Alas, my DNS server is still not working correctly.
Cheers,
David
@dts7209:
I did change resolv.conf to use 127.0.0.1. Can anyone tell me how to properly configure my network interfaces (and resolv.conf) to NOT use DHCP, but to rely on a static configuration instead?
I assume you are using Debian, as you mention using apt-get above. I don't know Debian as I have always used RedHat but this was pretty easy to find via a google search (it's from a Debian reference manual at
10.6.1 Configuring an interface with a static IP address
Suppose you want to configure an Ethernet interface such that it has a fixed IP address of 192.168.0.123\. This address begins with 192.168.0 so it must be on a LAN. Suppose further that 192.168.0.1 is the address of the LAN's gateway to the Internet. Edit /etc/network/interfaces so that it includes a stanza like this:
iface eth0 inet static
address 192.168.0.123
netmask 255.255.255.0
gateway 192.168.0.1
If you have resolvconf installed then you can add lines that specify DNS information. For example:
iface eth0 inet static
address 192.168.0.123
netmask 255.255.255.0
gateway 192.168.0.1
dns-search nicedomain.org
dns-nameservers 195.238.2.21 195.238.2.22
After the interface is brought up, the arguments of the dns-search and dns-nameservers options are made available to resolvconf for inclusion in resolv.conf. The argument nicedomain.org of the dns-search option corresponds to the argument of a search option in resolv.conf(5). The arguments 195.238.2.21 and 195.238.2.22 of the dns-nameservers option correspond to the arguments of nameserver options in resolv.conf(5). Other recognized option words are dns-domain and dns-sortlist. See Managing nameserver information – resolvconf, Section 10.4.2.
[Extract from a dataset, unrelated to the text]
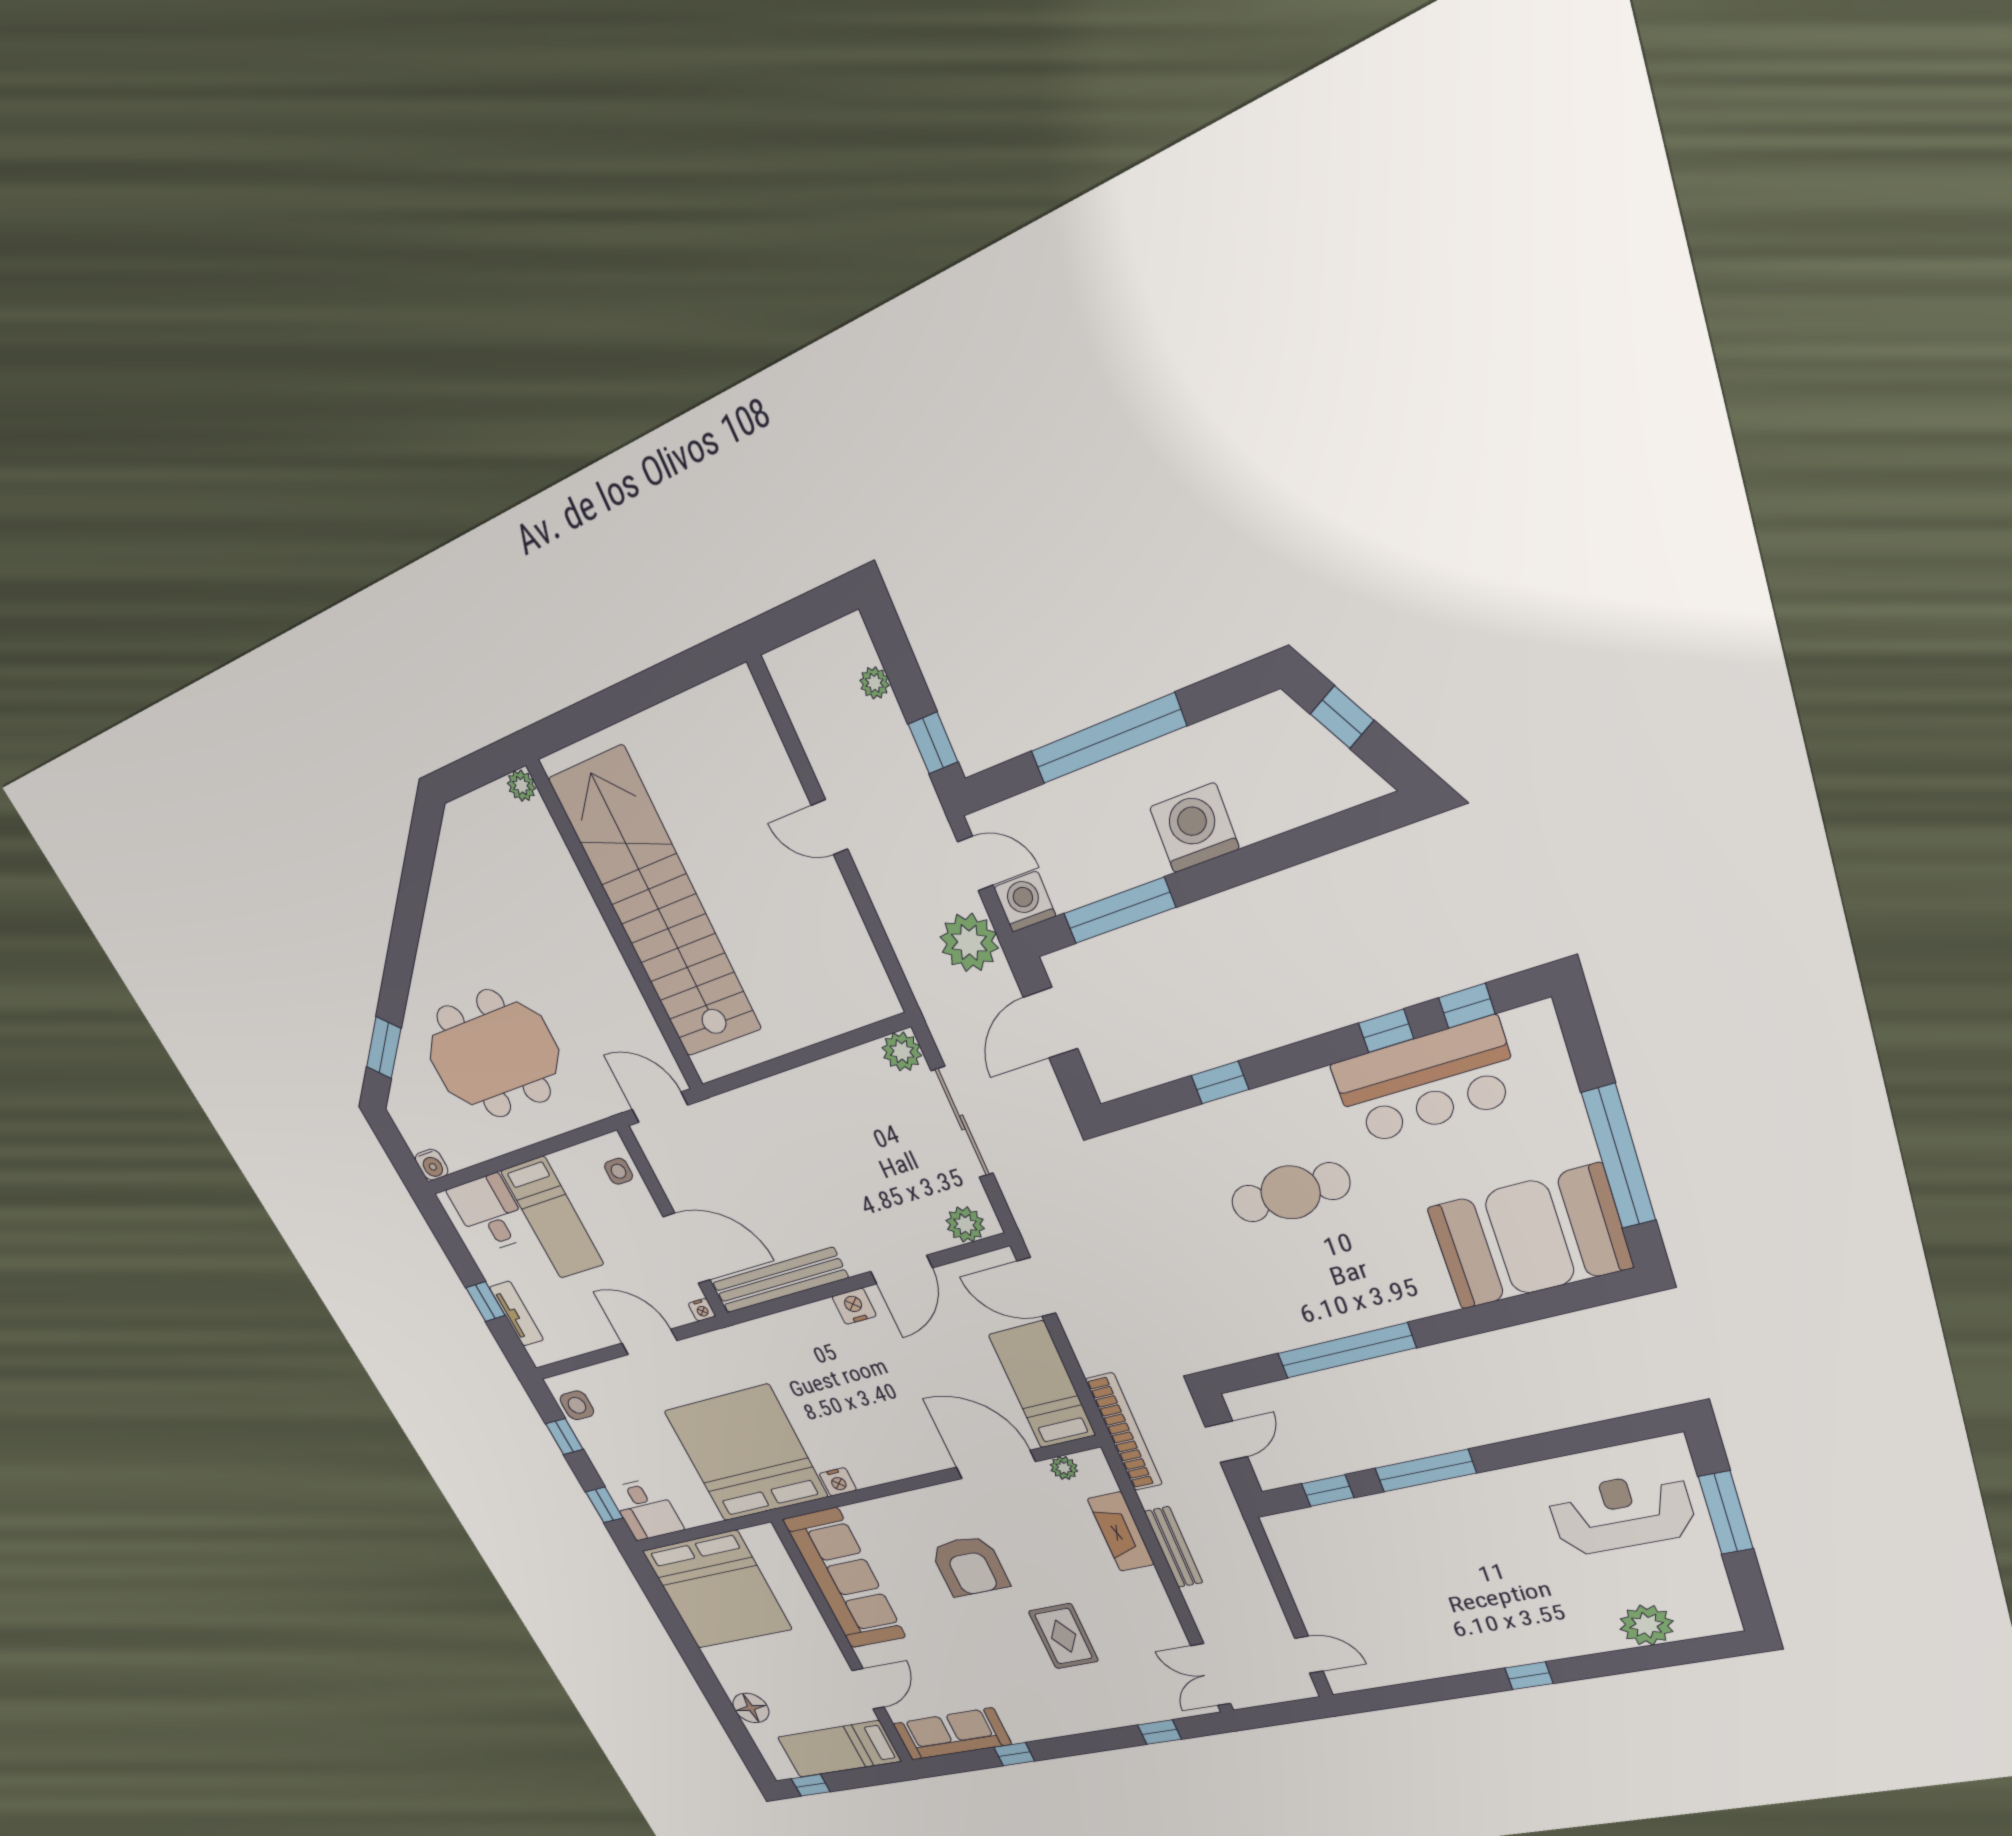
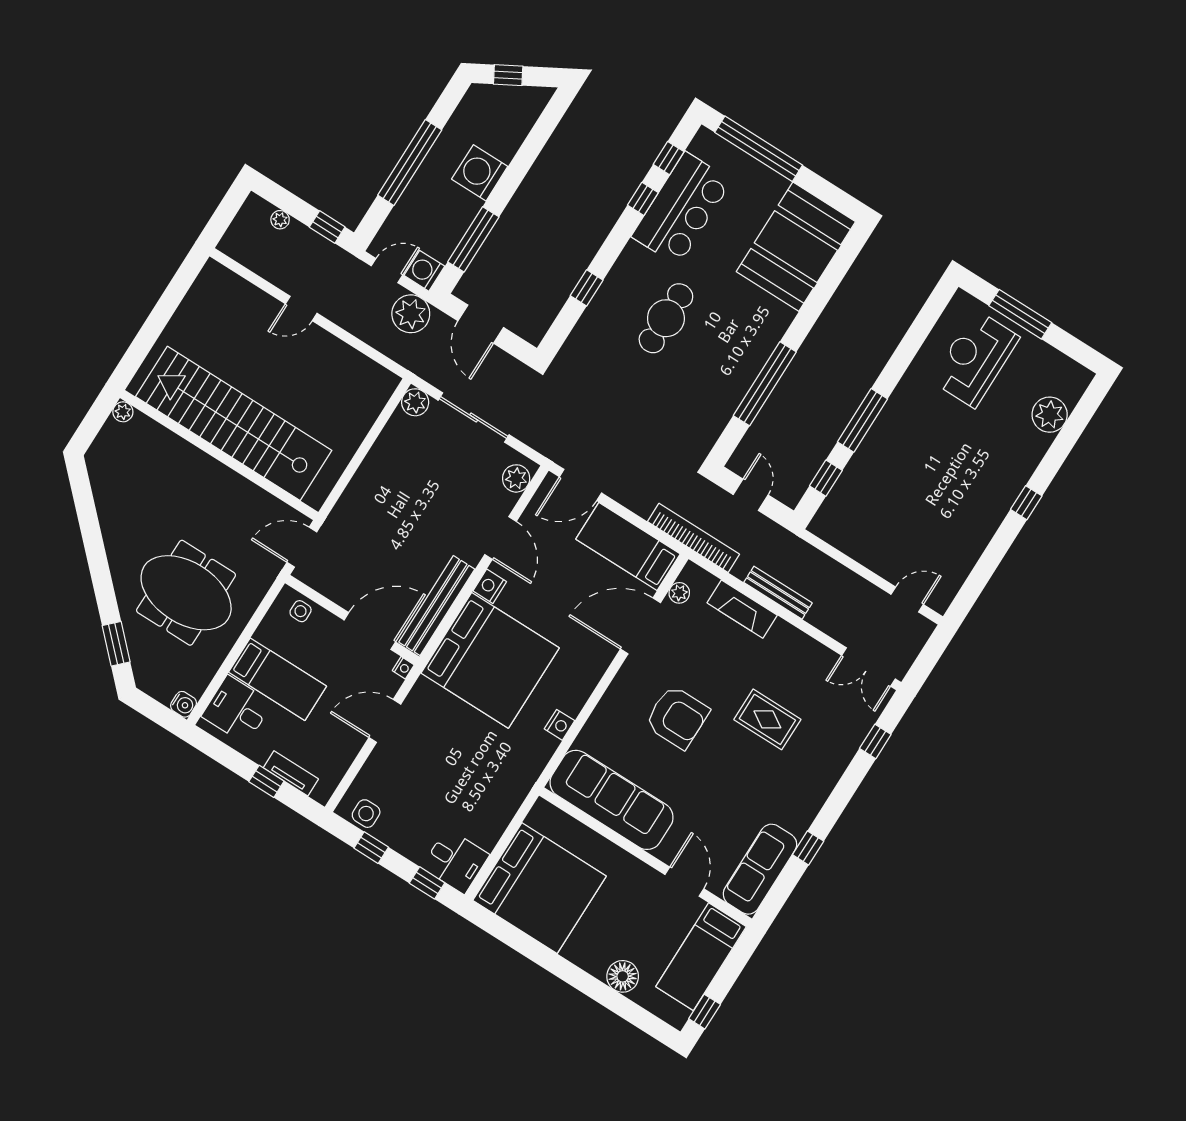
meeting table: (494, 1054) -> (186, 593), turned 90
window: (1619, 1157) -> (759, 149), moved
bed: (746, 1454) -> (490, 660), moved, turned 180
10.6.2 Configuring an interface using DHCP
To configure an interface using DHCP edit /etc/network/interfaces so that it includes a stanza like this:
iface eth0 inet dhcp
In order for this to work you must have installed one of the DHCP clients mentioned in Configuring network interfaces using DHCP, Section 10.5\.
@dts7209:
I tried to lookup simcik.com using dig; it told me that no servers could be reached.
I also tried to contact the name servers at 64.5.53.{240,241}, and was refused. It looks like bind is not running on your server, or not listening on your public interface if it is running. First question - do you really own two IP addresses? And if so, is bind configured to listen on both of them?
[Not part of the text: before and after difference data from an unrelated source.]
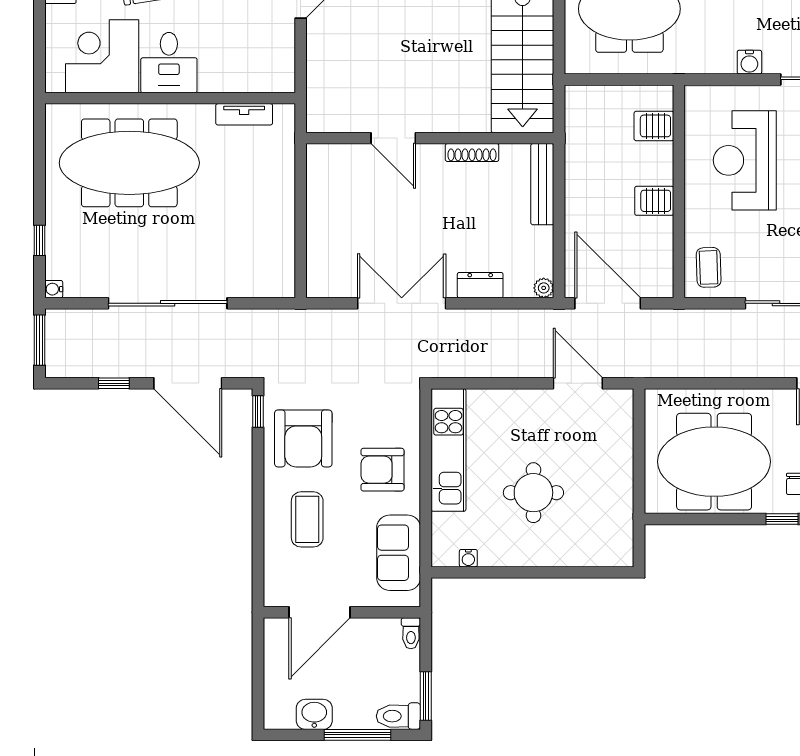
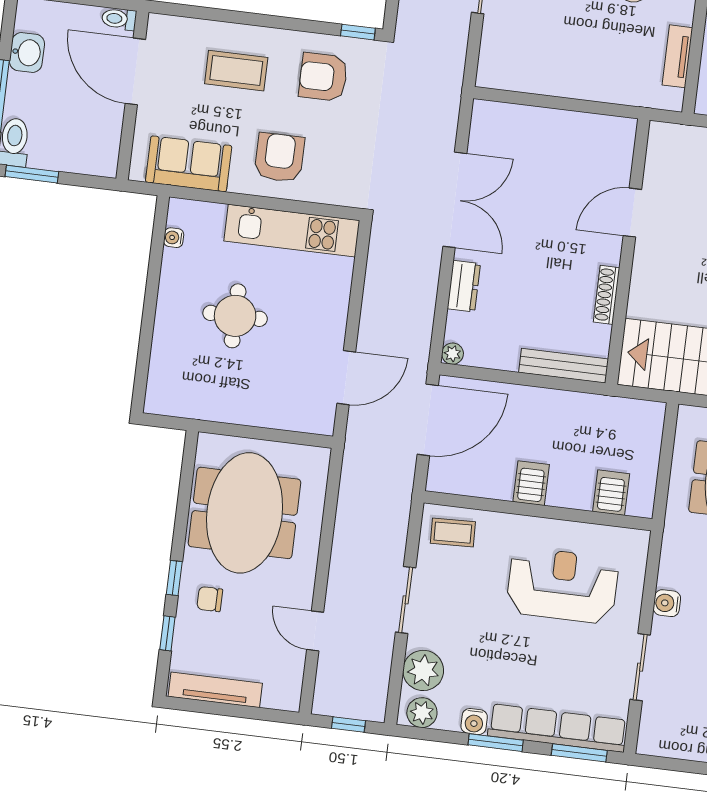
armchair: (303, 438) -> (323, 77), width x0.73, depth x0.73
toilet: (411, 633) -> (119, 19), moved

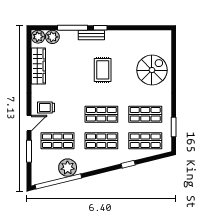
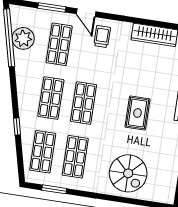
rug: (103, 70) -> (138, 113), turned 90
plant: (68, 168) -> (23, 38), moved

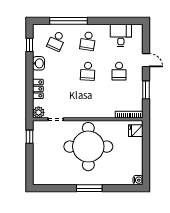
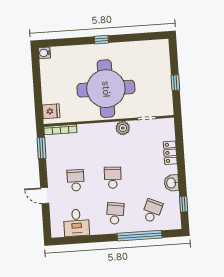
window: (146, 90) -> (41, 148), moved
plant: (39, 112) -> (123, 128), moved
window: (30, 137) -> (175, 83), moved
window: (89, 188) -> (101, 40), width x0.46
If you want to see what services are being listened for on what ports on your system, run "netstat -anp". Look for lines which end in LISTEN.
Finally, apart from the educational aspect of this, if you really want DNS then I would recommend going with one of the free providers. It's easier, more reliable, and safer (bind has been known to have many security flaws in the past, which is why configurations which put it in a chroot jail even exist). I use zoneedit.com, they are free and they rock.